Today on Microdosing our prompt is TWINS!
Write a story in 50 words!
Don’t forget to tag me if you follow along with the challenge.
My face stared back at me from the casket, flooding my mind with an avalanche of memories.
Everything since birth has been lived by two souls, and when one got snuffed out, the other went, too.
Life now seems empty and cold; any feeling just reminds me that I'm already dead.
Why does there even need to be two of them?
I’d wondered.
Long cotton dresses, long braids, sensible shoes, the TWINS are surrounded by kids in the sunshine, with babes in arms.
Then they sing:
“Lord help the mister
Who comes between me and my sister
And lord help the sister who comes between me and my man.”
It’s for the song, the sun,
The progeny in harmony.
Twins
They'd found Abisola dead on a Monday morning. Nothing stood out about the death but the look scribed on his face; terror poured from his eyes, his mouth contorted, his tiny body huddled into a rigid foetal position.
The village was accustomed to losing children young - as accustomed as you could be to the passing of a child. But this was different; Abisola had been born eight years earlier, his twin, Adelola, had died not an hour after their birth. This was another tragedy for the family, upon the village, upon the tribe.
In Yoruba tradition, upon the passing of a twin, an Ibeji was carved to hold the half of a soul the dead twin carried - it was believed that twins shared a soul, and without housing the other half, death was likely for the survivor.
Abisola had lived with his twin at his side, he sat on his bookshelf looking over him each night, he took him away with him, he'd fave him towards the TV when Spiderman was on - Adelola had continued to live on.
Abisola would often talk to his brother, tell him stories, sing him songs; he'd even dress him up, leave him scraps of food, draw him pictures of what he'd missed at school.

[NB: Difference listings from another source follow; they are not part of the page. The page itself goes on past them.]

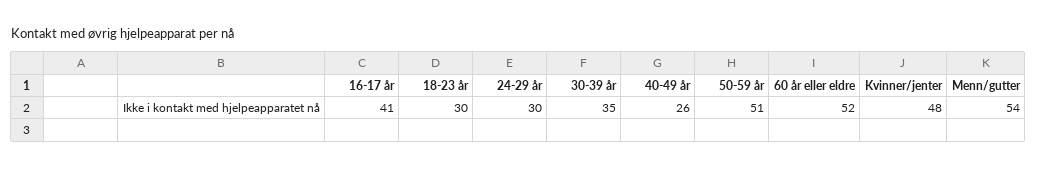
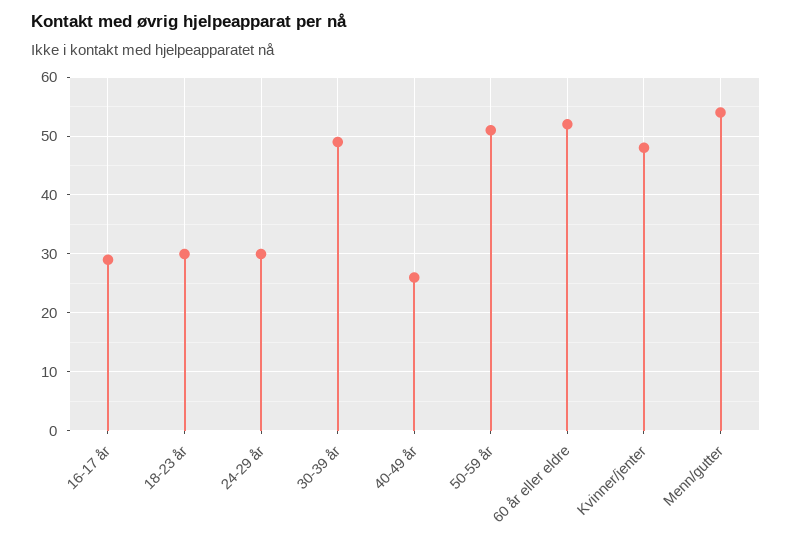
16-17 år: 41 -> 30
30-39 år: 35 -> 50

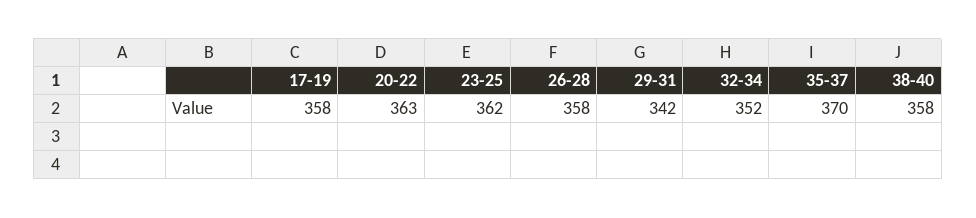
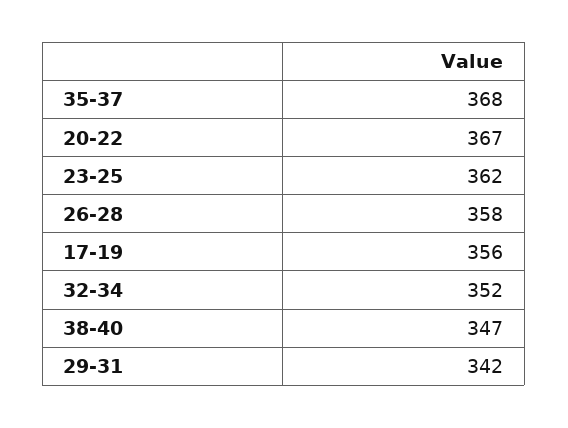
17-19: 358 -> 356
20-22: 363 -> 367
35-37: 370 -> 368
38-40: 358 -> 347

That Monday morning, Abisola’s mother had entered his room to wake him, found him still sleeping - and allowed him to rest for another five minutes as she prepared his breakfast.
She called out his name, he did not stir.
An hour later, his body had been moved to the living room, all of the village elders in attendance, praying for his safe travel.
Not a thought was cast to Adelola; but if they'd looked closer upon that shelf, they'd have seen that he was smiling, a maniacal smile etched from one disproportionate ear to the other.
If they'd have taken the time to listen, they'd have heard the echo of his laughter upon the wind - a childlike giggle, finally, reunited with his twin.